Task
Your answer must hold only the lines below from the line containing "Сказочные герои" through the line containing "e defesa da vida e da família sem a", each reproduced exactly.

Exercise input
════════════════
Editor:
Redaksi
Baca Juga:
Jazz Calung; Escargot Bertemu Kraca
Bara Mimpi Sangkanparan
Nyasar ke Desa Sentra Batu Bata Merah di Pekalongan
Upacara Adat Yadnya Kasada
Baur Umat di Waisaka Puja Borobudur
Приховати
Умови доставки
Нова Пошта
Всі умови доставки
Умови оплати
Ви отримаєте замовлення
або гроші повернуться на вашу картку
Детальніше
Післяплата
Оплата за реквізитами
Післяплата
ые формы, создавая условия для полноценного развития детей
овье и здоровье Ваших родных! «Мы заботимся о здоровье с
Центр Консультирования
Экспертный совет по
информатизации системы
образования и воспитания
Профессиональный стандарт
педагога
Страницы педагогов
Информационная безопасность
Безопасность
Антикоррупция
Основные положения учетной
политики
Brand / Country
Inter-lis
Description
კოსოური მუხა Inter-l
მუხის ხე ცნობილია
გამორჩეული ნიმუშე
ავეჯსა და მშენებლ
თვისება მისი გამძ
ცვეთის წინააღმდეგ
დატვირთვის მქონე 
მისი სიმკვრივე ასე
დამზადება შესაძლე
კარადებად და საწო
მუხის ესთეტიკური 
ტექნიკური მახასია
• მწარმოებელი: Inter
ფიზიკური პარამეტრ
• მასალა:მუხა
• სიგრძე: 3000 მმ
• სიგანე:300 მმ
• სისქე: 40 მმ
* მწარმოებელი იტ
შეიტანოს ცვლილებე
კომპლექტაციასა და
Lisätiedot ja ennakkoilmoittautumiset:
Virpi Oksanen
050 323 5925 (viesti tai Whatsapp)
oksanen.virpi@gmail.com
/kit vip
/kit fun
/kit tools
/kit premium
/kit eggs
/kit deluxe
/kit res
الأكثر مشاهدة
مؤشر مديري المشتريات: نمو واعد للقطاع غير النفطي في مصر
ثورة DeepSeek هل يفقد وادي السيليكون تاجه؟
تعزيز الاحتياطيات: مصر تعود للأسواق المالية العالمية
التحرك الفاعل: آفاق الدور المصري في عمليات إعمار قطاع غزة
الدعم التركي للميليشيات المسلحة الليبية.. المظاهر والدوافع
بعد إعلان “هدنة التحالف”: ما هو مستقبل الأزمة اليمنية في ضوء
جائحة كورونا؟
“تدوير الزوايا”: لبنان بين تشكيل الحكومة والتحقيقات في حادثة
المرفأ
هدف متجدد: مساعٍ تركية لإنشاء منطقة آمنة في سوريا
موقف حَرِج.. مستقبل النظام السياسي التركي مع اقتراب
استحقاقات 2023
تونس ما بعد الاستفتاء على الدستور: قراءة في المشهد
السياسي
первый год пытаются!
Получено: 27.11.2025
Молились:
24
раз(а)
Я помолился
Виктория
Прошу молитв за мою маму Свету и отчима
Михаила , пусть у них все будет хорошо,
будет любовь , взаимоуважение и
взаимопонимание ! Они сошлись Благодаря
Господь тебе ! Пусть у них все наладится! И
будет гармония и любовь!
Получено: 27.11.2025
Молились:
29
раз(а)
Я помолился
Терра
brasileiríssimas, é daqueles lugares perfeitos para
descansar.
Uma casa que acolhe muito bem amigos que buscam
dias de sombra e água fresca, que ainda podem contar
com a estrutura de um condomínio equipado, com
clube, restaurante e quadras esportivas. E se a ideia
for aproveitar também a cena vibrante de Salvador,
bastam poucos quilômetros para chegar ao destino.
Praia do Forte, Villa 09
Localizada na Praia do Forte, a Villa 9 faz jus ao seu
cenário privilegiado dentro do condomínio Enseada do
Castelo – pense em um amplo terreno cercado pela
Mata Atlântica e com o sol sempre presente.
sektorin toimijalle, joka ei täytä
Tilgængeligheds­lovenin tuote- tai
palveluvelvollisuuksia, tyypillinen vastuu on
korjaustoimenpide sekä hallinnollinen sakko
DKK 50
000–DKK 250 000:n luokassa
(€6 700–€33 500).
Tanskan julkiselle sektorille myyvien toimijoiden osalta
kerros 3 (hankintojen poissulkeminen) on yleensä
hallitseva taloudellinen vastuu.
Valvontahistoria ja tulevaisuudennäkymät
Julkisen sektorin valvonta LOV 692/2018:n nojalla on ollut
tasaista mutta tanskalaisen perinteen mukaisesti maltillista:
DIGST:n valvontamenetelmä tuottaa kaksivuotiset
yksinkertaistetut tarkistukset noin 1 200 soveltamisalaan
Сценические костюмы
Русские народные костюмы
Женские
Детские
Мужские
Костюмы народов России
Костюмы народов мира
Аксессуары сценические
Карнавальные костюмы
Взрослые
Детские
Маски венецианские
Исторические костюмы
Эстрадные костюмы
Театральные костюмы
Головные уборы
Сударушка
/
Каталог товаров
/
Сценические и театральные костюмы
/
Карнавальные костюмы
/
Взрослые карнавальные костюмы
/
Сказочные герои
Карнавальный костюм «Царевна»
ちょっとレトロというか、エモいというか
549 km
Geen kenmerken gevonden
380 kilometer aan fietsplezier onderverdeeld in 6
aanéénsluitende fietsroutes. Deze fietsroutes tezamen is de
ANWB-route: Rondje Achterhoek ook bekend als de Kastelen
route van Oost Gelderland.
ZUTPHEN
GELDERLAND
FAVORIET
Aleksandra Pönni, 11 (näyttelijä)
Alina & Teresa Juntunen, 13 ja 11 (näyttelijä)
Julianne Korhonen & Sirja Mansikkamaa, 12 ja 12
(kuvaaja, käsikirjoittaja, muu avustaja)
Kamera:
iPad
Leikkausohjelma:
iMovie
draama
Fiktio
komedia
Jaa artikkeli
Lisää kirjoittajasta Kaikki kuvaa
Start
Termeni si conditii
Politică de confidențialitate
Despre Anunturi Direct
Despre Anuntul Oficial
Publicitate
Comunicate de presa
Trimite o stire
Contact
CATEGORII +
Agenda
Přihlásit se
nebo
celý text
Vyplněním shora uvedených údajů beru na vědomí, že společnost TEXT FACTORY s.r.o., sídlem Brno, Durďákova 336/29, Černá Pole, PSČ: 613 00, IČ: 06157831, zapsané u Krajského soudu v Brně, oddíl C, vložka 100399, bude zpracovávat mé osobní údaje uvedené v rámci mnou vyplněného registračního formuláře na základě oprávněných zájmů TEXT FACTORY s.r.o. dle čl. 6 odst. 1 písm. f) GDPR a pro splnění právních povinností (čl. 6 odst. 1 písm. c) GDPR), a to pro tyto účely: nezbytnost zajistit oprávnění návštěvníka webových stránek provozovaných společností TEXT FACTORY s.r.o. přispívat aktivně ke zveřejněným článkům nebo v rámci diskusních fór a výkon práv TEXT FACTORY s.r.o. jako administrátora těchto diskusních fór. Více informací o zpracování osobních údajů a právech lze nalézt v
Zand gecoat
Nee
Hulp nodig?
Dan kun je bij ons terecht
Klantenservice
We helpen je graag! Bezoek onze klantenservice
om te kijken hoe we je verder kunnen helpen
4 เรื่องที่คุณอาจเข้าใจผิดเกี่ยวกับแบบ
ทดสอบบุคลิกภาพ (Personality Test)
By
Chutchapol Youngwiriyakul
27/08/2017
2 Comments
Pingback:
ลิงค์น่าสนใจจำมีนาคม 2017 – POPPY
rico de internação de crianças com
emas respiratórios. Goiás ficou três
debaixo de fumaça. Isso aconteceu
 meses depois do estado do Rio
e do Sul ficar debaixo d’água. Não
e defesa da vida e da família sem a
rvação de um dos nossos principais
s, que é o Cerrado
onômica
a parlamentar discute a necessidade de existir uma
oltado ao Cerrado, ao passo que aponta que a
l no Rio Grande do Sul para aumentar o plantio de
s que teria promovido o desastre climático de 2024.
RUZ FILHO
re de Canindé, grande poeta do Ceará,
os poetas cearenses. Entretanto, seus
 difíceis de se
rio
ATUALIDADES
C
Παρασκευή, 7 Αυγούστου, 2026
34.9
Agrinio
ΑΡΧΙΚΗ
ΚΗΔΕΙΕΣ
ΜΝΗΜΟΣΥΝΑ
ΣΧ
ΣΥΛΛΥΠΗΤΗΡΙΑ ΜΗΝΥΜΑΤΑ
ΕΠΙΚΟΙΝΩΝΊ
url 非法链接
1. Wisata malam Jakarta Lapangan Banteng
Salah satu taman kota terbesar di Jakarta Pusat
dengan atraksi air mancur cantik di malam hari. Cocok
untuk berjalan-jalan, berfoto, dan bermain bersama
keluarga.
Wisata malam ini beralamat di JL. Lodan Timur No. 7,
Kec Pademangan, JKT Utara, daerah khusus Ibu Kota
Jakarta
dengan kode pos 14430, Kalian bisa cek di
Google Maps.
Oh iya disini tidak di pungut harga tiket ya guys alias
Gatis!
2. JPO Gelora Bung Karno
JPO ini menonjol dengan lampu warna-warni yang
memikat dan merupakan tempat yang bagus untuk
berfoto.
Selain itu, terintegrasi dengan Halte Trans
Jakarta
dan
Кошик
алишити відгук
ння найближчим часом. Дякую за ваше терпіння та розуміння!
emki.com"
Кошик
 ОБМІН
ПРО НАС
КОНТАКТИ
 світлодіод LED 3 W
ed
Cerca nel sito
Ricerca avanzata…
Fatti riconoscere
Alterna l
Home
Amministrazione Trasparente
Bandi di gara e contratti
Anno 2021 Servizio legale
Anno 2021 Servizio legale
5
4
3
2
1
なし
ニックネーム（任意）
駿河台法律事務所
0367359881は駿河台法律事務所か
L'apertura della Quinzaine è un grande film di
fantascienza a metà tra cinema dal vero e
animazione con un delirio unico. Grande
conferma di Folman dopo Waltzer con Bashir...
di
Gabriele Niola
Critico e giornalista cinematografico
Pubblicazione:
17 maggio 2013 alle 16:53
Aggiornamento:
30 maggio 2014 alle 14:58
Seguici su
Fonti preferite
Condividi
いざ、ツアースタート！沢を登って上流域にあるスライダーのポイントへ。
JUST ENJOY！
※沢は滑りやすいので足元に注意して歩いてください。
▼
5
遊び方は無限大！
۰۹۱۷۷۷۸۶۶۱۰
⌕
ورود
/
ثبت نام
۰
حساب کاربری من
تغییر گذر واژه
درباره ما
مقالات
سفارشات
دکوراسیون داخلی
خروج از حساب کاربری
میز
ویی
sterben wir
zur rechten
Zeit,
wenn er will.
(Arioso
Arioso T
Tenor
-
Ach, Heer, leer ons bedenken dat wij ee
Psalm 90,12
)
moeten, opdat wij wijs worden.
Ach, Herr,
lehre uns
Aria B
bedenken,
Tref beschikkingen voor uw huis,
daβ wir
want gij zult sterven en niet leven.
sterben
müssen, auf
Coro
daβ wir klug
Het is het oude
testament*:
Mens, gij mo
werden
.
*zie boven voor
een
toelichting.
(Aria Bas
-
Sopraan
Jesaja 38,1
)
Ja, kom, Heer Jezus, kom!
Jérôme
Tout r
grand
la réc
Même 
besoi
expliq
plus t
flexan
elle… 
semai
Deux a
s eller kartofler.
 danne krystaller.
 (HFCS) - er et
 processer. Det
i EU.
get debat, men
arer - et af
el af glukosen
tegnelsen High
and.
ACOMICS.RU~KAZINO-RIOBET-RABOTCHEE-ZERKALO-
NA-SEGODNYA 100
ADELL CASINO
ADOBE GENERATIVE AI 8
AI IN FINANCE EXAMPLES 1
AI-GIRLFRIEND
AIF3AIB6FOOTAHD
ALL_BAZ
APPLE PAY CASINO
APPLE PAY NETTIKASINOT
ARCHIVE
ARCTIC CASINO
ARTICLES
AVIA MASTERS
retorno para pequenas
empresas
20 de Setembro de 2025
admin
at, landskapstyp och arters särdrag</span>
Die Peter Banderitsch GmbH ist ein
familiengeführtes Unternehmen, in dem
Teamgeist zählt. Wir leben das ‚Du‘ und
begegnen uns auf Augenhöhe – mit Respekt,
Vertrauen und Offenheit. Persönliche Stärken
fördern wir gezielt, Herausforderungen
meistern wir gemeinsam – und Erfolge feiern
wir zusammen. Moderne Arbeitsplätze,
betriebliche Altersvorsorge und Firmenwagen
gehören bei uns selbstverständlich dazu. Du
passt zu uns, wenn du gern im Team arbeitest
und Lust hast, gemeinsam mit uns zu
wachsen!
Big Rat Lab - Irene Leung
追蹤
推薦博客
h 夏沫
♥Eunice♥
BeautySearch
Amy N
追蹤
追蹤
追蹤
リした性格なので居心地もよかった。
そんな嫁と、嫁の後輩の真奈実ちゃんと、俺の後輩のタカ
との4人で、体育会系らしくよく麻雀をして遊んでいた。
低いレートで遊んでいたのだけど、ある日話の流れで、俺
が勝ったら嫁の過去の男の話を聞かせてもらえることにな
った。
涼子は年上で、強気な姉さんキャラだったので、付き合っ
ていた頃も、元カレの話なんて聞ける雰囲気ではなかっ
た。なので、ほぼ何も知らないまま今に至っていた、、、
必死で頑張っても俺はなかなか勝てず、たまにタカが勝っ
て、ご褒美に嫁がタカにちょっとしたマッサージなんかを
════════════════
Solution for this problem
Сказочные герои
Карнавальный костюм «Царевна»
ちょっとレトロというか、エモいというか
549 km
Geen kenmerken gevonden
380 kilometer aan fietsplezier onderverdeeld in 6
aanéénsluitende fietsroutes. Deze fietsroutes tezamen is de
ANWB-route: Rondje Achterhoek ook bekend als de Kastelen
route van Oost Gelderland.
ZUTPHEN
GELDERLAND
FAVORIET
Aleksandra Pönni, 11 (näyttelijä)
Alina & Teresa Juntunen, 13 ja 11 (näyttelijä)
Julianne Korhonen & Sirja Mansikkamaa, 12 ja 12
(kuvaaja, käsikirjoittaja, muu avustaja)
Kamera:
iPad
Leikkausohjelma:
iMovie
draama
Fiktio
komedia
Jaa artikkeli
Lisää kirjoittajasta Kaikki kuvaa
Start
Termeni si conditii
Politică de confidențialitate
Despre Anunturi Direct
Despre Anuntul Oficial
Publicitate
Comunicate de presa
Trimite o stire
Contact
CATEGORII +
Agenda
Přihlásit se
nebo
celý text
Vyplněním shora uvedených údajů beru na vědomí, že společnost TEXT FACTORY s.r.o., sídlem Brno, Durďákova 336/29, Černá Pole, PSČ: 613 00, IČ: 06157831, zapsané u Krajského soudu v Brně, oddíl C, vložka 100399, bude zpracovávat mé osobní údaje uvedené v rámci mnou vyplněného registračního formuláře na základě oprávněných zájmů TEXT FACTORY s.r.o. dle čl. 6 odst. 1 písm. f) GDPR a pro splnění právních povinností (čl. 6 odst. 1 písm. c) GDPR), a to pro tyto účely: nezbytnost zajistit oprávnění návštěvníka webových stránek provozovaných společností TEXT FACTORY s.r.o. přispívat aktivně ke zveřejněným článkům nebo v rámci diskusních fór a výkon práv TEXT FACTORY s.r.o. jako administrátora těchto diskusních fór. Více informací o zpracování osobních údajů a právech lze nalézt v
Zand gecoat
Nee
Hulp nodig?
Dan kun je bij ons terecht
Klantenservice
We helpen je graag! Bezoek onze klantenservice
om te kijken hoe we je verder kunnen helpen
4 เรื่องที่คุณอาจเข้าใจผิดเกี่ยวกับแบบ
ทดสอบบุคลิกภาพ (Personality Test)
By
Chutchapol Youngwiriyakul
27/08/2017
2 Comments
Pingback:
ลิงค์น่าสนใจจำมีนาคม 2017 – POPPY
rico de internação de crianças com
emas respiratórios. Goiás ficou três
debaixo de fumaça. Isso aconteceu
 meses depois do estado do Rio
e do Sul ficar debaixo d’água. Não
e defesa da vida e da família sem a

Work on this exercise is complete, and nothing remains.